2019 General Conference Process Set

The Rules Committee of the Commission on General Conference discusses plans for one legislative committee at the 2019 special session. From left are Stephanie Henry, chair of the Rules Committee, commission members Audun Westad and Stanislas Kassongo, and translator Isabelle Berger. Photo by Heather Hahn, UMNS.

By Thomas Lambrecht –

As we get closer to the special called General Conference scheduled for February 23-26, 2019, in St. Louis, more aspects of the process are coming into clearer focus.

The Commission on the General Conference just met and decided on how the special General Conference will run, according to an article by Heather Hahn of United Methodist News Service.

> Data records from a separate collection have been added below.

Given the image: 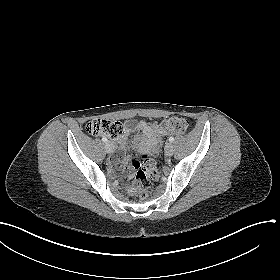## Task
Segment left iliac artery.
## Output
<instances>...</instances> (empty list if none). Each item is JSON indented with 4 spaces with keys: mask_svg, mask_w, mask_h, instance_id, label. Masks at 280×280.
Listing matches in <instances>:
<instances>
[{
    "mask_svg": "<svg viewBox=\"0 0 280 280\" xmlns=\"http://www.w3.org/2000/svg\"><path fill=\"white\" fill-rule=\"evenodd\" d=\"M173 141H174V137L173 136L169 137V142H173Z\"/></svg>",
    "mask_w": 280,
    "mask_h": 280,
    "instance_id": "1",
    "label": "left iliac artery"
}]
</instances>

This special conference, unlike other “regular” General Conferences, will be devoted to one issue only: receiving and acting upon the Commission on a Way Forward (COWF) report and proposals. The report and proposals deal with whether or not the church will allow same-sex marriage and the ordination of self-avowed practicing homosexuals as clergy. Additional proposals not from the COWF that relate to the same topic will also be considered.

Since the subject matter of the conference is different from what happens in a “regular” General Conference, the process that takes place at the conference needs to be different, as well. It appears that the Commission on the General Conference has come up with a process that is fair, open, and transparent, and that will allow the conference to make its best attempt at arriving at a definitive decision.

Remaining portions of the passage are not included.